Aile İçi Şiddet ve Öfke Kontrolü
Yazar Kaan Yavuz • Psikolog • 9 Şubat 2020 • Yorumlar:
Uzun bir aradan sonra siz değerli “Yaşayan Bursa” okurlarıyla tekrar buluşuyor olmaktan oldukça mutlu olduğumu ifade ederek yazıma başlamak istiyorum.
Yaklaşık 2 yıl önce çeşitli konularla birkaç ay sizlerle düşünce paylaşımlarında bulunmuştum. Bu ay ki yazımda ise Cuma günleri ASTV’de Sağlık Hattı programında incelediğimiz iki konuyu birleştirerek, yayınların özeti niteliğinde bir yazı oluşturmayı istedim. Böylelikle yayını izleyememiş olan bireylere yazının ulaşmasını hedefliyorum.
İlk bölümde aile içi şiddete değineceğim. Şiddet dediğimiz zaman şöyle bir gözlerinizi kapatıp düşünmenizi rica etsem, herhalde aklınıza ilk ve en sık gelen fiziksel şiddet olacaktır. Yani daha çok bireylerin birbirine vurma, fiziksel hasar verici davranışlarda bulunma, saldırgan tutumlar sergilemesi olarak zihninizde canlanacaktır; ancak bu konuyla ilgili literatüre baktığımızda şiddetin ( psikoloji biliminin alan yazını incelendiğinde) 4 ana başlık altında incelendiğiyle karşı karşıya kalırız.
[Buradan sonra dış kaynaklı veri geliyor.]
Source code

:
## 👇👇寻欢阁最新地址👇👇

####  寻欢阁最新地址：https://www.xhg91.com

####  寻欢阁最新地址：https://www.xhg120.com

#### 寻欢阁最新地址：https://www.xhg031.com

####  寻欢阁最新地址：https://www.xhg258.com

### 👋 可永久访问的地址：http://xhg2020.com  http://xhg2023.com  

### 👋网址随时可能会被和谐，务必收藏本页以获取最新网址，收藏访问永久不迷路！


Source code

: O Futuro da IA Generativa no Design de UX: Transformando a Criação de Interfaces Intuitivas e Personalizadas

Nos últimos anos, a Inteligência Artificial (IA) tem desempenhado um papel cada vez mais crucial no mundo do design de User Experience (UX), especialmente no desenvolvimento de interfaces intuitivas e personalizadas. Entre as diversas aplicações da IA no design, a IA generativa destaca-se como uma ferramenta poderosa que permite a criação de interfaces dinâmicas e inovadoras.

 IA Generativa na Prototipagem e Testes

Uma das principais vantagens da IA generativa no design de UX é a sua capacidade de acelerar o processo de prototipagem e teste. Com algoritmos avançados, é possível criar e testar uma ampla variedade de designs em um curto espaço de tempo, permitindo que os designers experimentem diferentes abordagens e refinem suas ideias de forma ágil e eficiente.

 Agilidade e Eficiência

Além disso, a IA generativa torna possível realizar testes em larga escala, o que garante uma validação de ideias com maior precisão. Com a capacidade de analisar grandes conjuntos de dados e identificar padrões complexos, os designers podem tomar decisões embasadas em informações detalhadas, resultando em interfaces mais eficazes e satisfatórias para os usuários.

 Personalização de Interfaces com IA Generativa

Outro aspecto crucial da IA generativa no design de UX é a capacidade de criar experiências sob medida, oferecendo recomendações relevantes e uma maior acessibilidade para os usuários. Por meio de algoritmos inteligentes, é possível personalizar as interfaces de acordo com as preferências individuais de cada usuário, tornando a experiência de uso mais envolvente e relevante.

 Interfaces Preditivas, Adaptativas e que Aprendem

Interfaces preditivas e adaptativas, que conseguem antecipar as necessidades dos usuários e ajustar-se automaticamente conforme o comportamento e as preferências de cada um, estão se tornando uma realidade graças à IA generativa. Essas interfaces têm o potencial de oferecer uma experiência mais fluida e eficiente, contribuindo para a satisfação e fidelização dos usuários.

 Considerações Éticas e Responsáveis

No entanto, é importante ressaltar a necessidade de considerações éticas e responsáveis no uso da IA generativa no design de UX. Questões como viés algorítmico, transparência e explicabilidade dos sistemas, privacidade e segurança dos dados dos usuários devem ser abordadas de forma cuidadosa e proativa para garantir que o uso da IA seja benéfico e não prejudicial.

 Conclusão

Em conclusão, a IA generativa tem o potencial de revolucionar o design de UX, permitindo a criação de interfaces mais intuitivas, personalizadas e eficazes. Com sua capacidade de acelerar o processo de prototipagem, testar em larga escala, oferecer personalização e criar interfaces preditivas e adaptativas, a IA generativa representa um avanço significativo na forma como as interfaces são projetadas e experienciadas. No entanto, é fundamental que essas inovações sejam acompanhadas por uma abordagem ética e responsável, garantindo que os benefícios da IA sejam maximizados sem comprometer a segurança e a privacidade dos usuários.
Bu noktada türlerden ve içeriğinden bahsetmek aslında şiddet konusu özelinde ümit ediyorum ki bazı farkındalıkları yaşamamıza ve sonrasında düzeltmek için elimizde geleni yapmamıza sebebiyet verir.
-
FİZİKSEL ŞİDDET: Tanım olarak bireyin bedenine yönelik her türlü saldırıya fiziksel şiddet denir.
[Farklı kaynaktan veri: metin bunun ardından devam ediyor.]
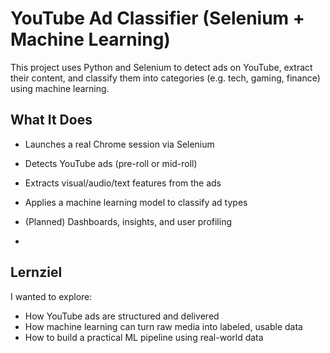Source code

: # YouTube Ad Classifier (Selenium + Machine Learning)
This project uses Python and Selenium to detect ads on YouTube, extract their content, and classify them into categories (e.g. tech, gaming, finance) using machine learning.

##  What It Does

- Launches a real Chrome session via Selenium
- Detects YouTube ads (pre-roll or mid-roll)
- Extracts visual/audio/text features from the ads
- Applies a machine learning model to classify ad types
- (Planned) Dashboards, insights, and user profiling

-

## Lernziel

I wanted to explore:
- How YouTube ads are structured and delivered
- How machine learning can turn raw media into labeled, usable data
- How to build a practical ML pipeline using real-world data

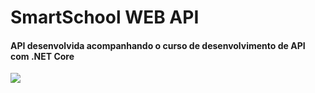 # SmartSchool WEB API
#### API desenvolvida acompanhando o curso de desenvolvimento de API com .NET Core
<img src="~/SmartSchool/SmartScholl-img.jpg" />
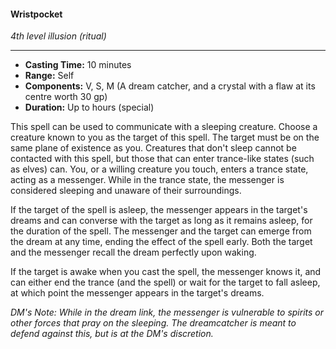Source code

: #### Wristpocket
*4th level illusion (ritual)*
___
- **Casting Time:** 10 minutes
- **Range:** Self
- **Components:** V, S, M (A dream catcher, and a crystal with a flaw at its centre worth 30 gp)
- **Duration:** Up to hours (special)

This spell can be used to communicate with a sleeping creature. Choose a creature known to you as the target of this spell. The target must be on the same plane of existence as you. Creatures that don't sleep cannot be contacted with this spell, but those that can enter trance-like states (such as elves) can. You, or a willing creature you touch, enters a trance state, acting as a messenger. While in the trance state, the messenger is considered sleeping and unaware of their surroundings.

If the target of the spell is asleep, the messenger appears in the target's dreams and can converse with the target as long as it remains asleep, for the duration of the spell. The messenger and the target can emerge from the dream at any time, ending the effect of the spell early. Both the target and the messenger recall the dream perfectly upon waking.

If the target is awake when you cast the spell, the messenger knows it, and can either end the trance (and the spell) or wait for the target to fall asleep, at which point the messenger appears in the target's dreams.

*DM's Note: While in the dream link, the messenger is vulnerable to spirits or other forces that pray on the sleeping. The dreamcatcher is meant to defend against this, but is at the DM's discretion.*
Türleri; tokat, tekme, yumruk atmak, sarsmak, hırpalamak, karşı tarafın boğazını sıkmak, kesici delici aletlerle yaralamak, ateşli silahlarla yaralamak ve öldürmek.
-
PSİKOLOJİK ŞİDDET: Bireyin bedeninden çok duygularını ve düşüncelerini hedef alan saldırılardır.
Türleri; bağırmak, korkutmak, küfür veya hakaret etmek, kişinin kendi kontrolünde olan konularda (örneğin; giyim tarzı, beslenme içimi vb.) baskı yapmak, kısıtlamak, kişisel ve kişilik haklarını, özelliklerini yok saymak, değerlerine, inançlarına önem vermemek, aşağılamak, rencide etmek gibi türleri olduğunu belirtebiliriz.
-
EKONOMİK ŞİDDET: Ekonomik kaynakların bireyler arasında tehdit ve kontrol aracı olarak kullanılan türüdür.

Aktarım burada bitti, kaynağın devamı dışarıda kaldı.